Presenter: Ken Hover, PhD, PE (Cornell University)
Credits: Pending AIA Approval
Registration Link: Coming Soon
Description: There is a lot more to cold-weather concrete than just preventing freezing. This webinar will discuss the reasons to protect concrete in cold weather, the ACI definition of cold weather, methods to protect concrete from freezing, and other topics beneficial to contractors, designers, owners, and suppliers who design and build projects in cold weather.
- Explain why concrete needs to be protected from freezing.
- Understand the ACI definition of cold weather.
- Recognize various cold weather protection methods.
- Explain the importance of creating durable concrete in cold weather.
Speaker Bio: Ken Hover began work for Dugan & Meyers Construction Co. in Cincinnati as an estimator, then Assistant Superintendent, Project Engineer and Project Manager. After serving as a Captain in the U.S. Army Combat Engineers, Ken joined THP Ltd. Consulting Engineers as a designer, specifications-writer, and eventually Partner and Manager. Ken won an Exxon Foundation grant to complete Ph.D. studies in Civil Engineering at Cornell University with the purpose of bringing experienced engineers to the faculty of US Universities. At Cornell, Ken teaches reinforced and prestressed concrete design at the undergrad and grad levels, and two separate courses on fresh and hardened concrete.

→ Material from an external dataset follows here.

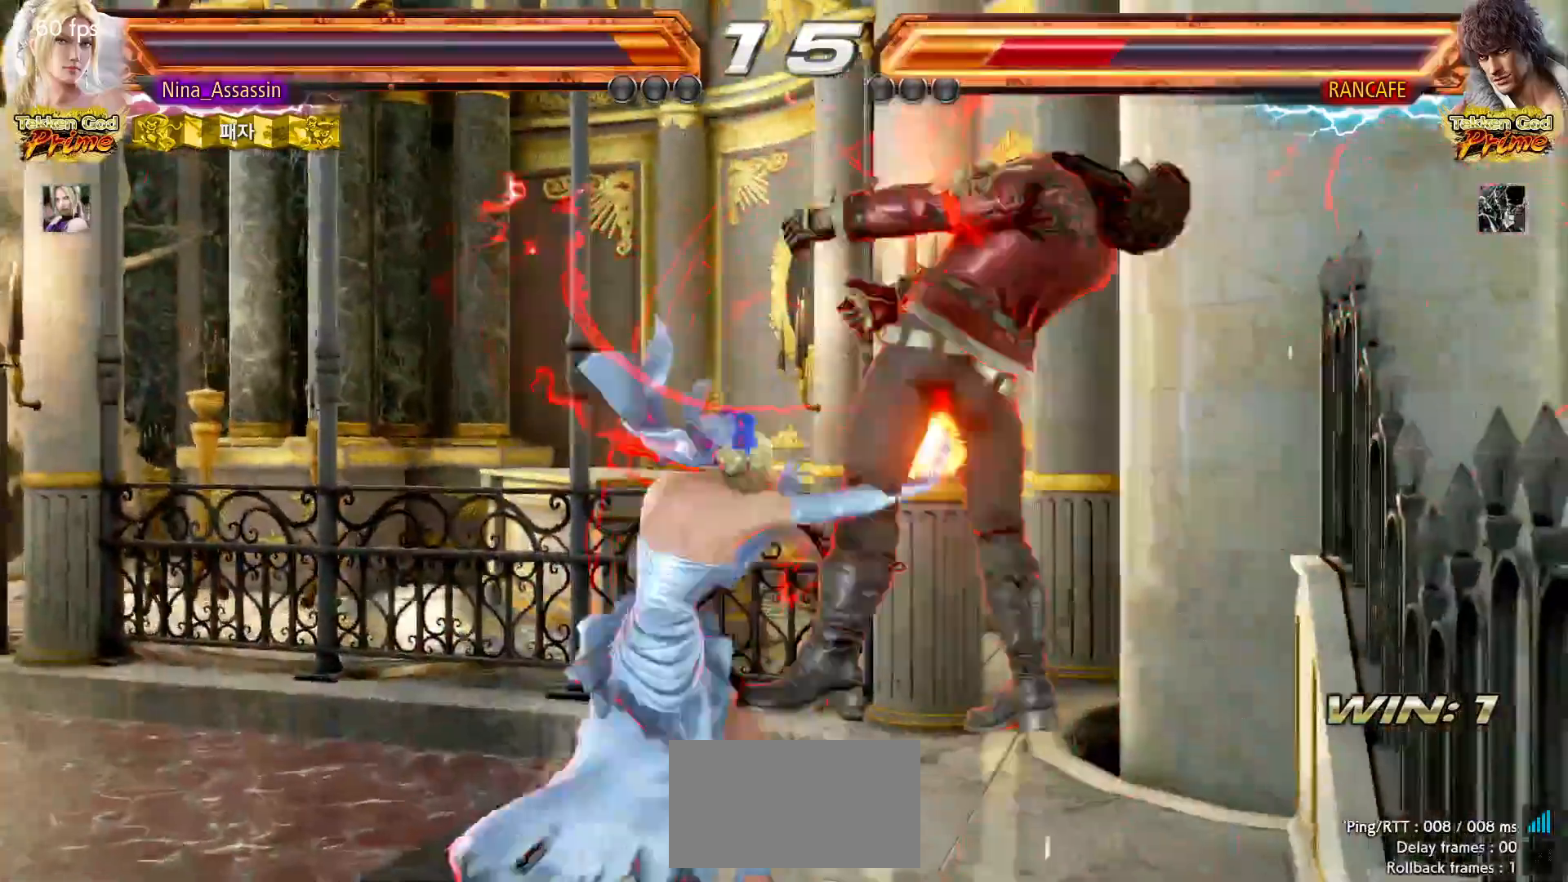
{"buttons": [], "left_stick": "center"}
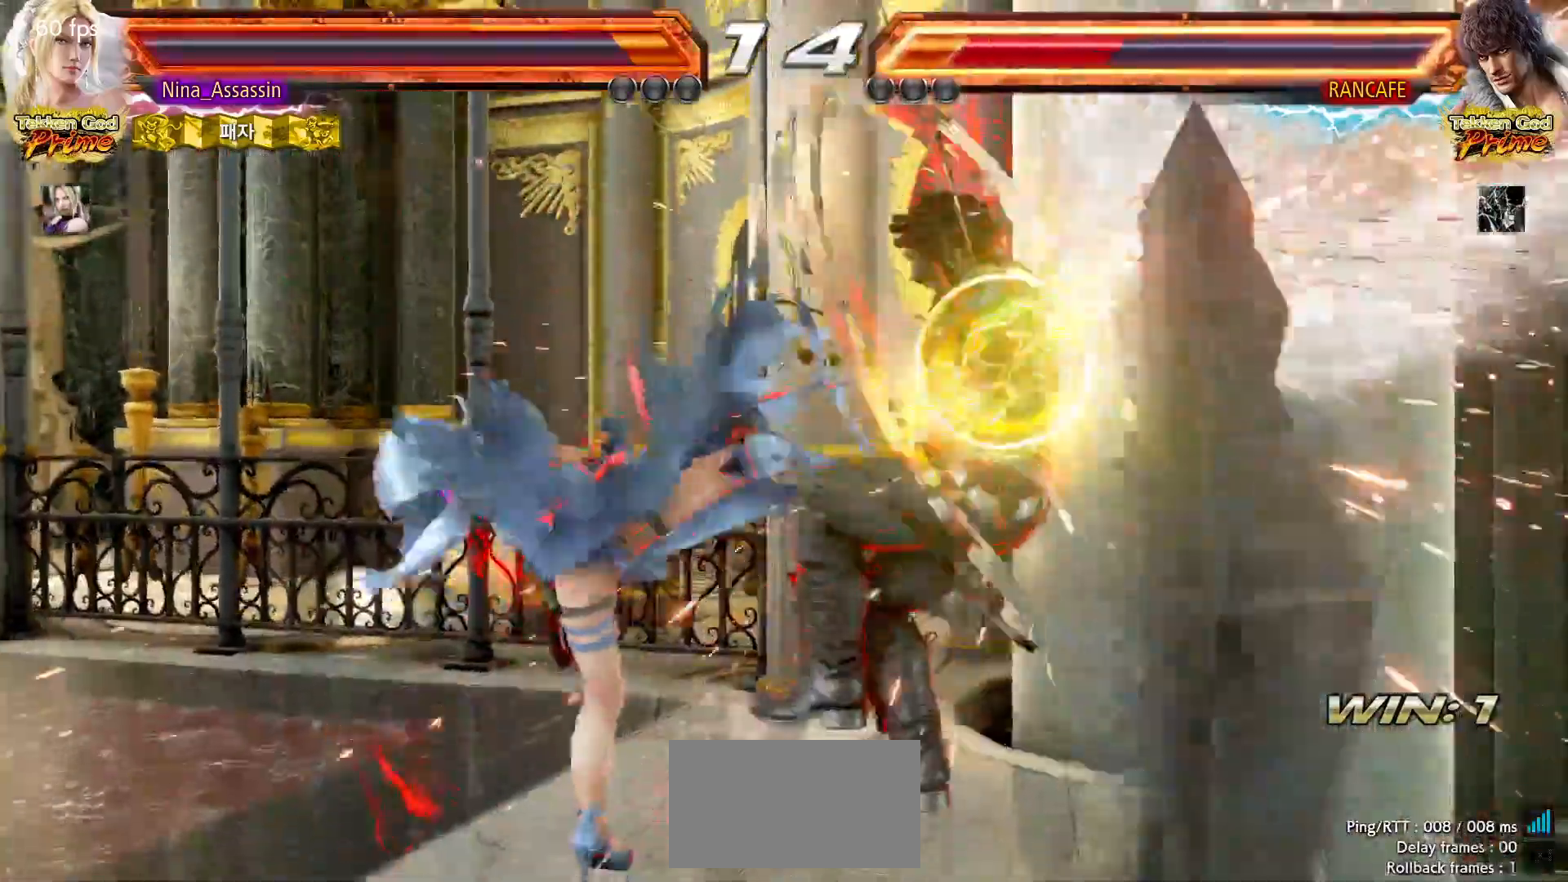
{"buttons": [], "left_stick": "right", "events": [[267, "left_stick", "right"], [283, "TRIANGLE", "down"], [317, "CROSS", "down"], [367, "CROSS", "up"], [367, "TRIANGLE", "up"]]}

Ken’s over 200 publications address freeze thaw durability, scaling resistance, air-entrained concrete and cold and hot-weather concrete. He won national research awards from ACI and ASCE and has been a top ranked technical speaker at the World of Concrete for 25 years. He has earned the top teaching awards in Civil Engineering at Cornell University, and holds ACI and ACPA Educators Award, Structural Research Award, Philleo Research Award, and Arthur Anderson Award from ACI. Ken is Past-President and Honorary Member of ACI, and member and past chair of several ACI committees. He earned NRMCA’s Gaynor Award, and is a Distinguished Member of ASCE and an Honorary Fellow of the Institute of Concrete technology in the United Kingdom. He is a licensed engineer in Ohio and New York. At World of Concrete in 2006 he was named “One of the 10 most influential people in the US concrete industry.”